The grim paradox of the nation, and the Congress especially, paying homage to the Mahatma, one of the greatest proponents of ahimsa and cattle protection, on his birth anniversary is underlined by current data on India emerging as the biggest beef exporter in the world. It is the pink revolution that Gujarat Chief Minister Narendra Modi has been highlighting as one of the worst lapses of the Congress-led UPA regime. To achieve this dubious distinction, the Government gives subsidies for exports and has modernised slaughter houses. This is reprehensible, considering that the reforms initiative is pegged to cutting fuel and other subsidies, which hits the poor hardest. United States Department of Agriculture's Foreign Agricultural Service forecast for 2012 avers that we will export about 1.5 million metric tonnes of beef, overtaking Australia. Worse, the export quantum has doubled in just three years.

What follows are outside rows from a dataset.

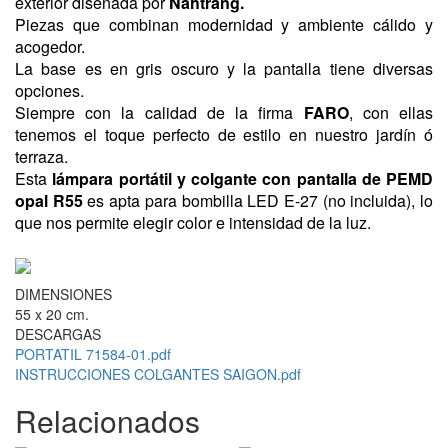
exterior diseñada por
Nahtrang.
Piezas que combinan modernidad y ambiente cálido y
acogedor.
La base es en gris oscuro y la pantalla tiene diversas
opciones.
Siempre con la calidad de la firma
FARO
, con ellas
tenemos el toque perfecto de estilo en nuestro jardín ó
terraza.
Esta
lámpara portátil y colgante con pantalla de PEMD
opal R55
es apta para bombilla LED E-27 (no incluida), lo
que nos permite elegir color e intensidad de la luz.
DIMENSIONES
55 x 20 cm.
DESCARGAS
PORTATIL 71584-01.pdf
INSTRUCCIONES COLGANTES SAIGON.pdf
Relacionados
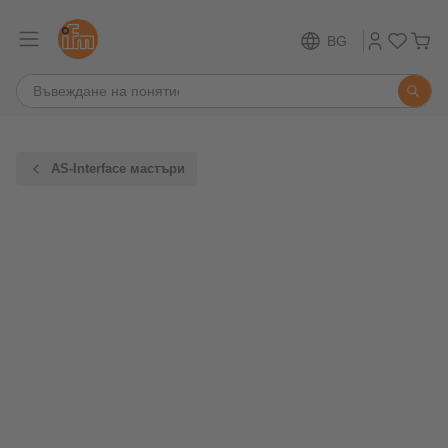
BG
AS-Interface мастъри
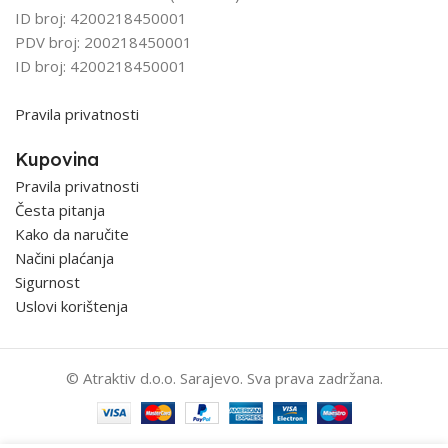
ID broj: 4200218450001
PDV broj: 200218450001
ID broj: 4200218450001
Pravila privatnosti
Kupovina
Pravila privatnosti
Česta pitanja
Kako da naručite
Načini plaćanja
Sigurnost
Uslovi korištenja
© Atraktiv d.o.o. Sarajevo. Sva prava zadržana.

And where does this beef, sourced reportedly from buffaloes, go? To the Middle East, North Africa and South-East Asia mainly. So even if the ruling coalition has failed to feed India's poor, several hundred millions of people can seek solace in the fact that our livestock is being depleted rapidly so that there is no dearth of cheep meat in other countries. Little matter that these animals could have been better deployed for farming and production of milk. Or that such slaughter is antithetical to the ethos of compassion, integral to our heritage. The UPA's brutalising influence and policies are the logical corollary of its rootlessness.

Business lobbies have been trying since a decade to coerce the Army into replacing canvas PT shoes with shoes or combat boots, made of cow leather. This will entail the The slaughter of millions of cattle. Devout jawans, most from villages, may then rise up, triggering another rebellion against alien rule.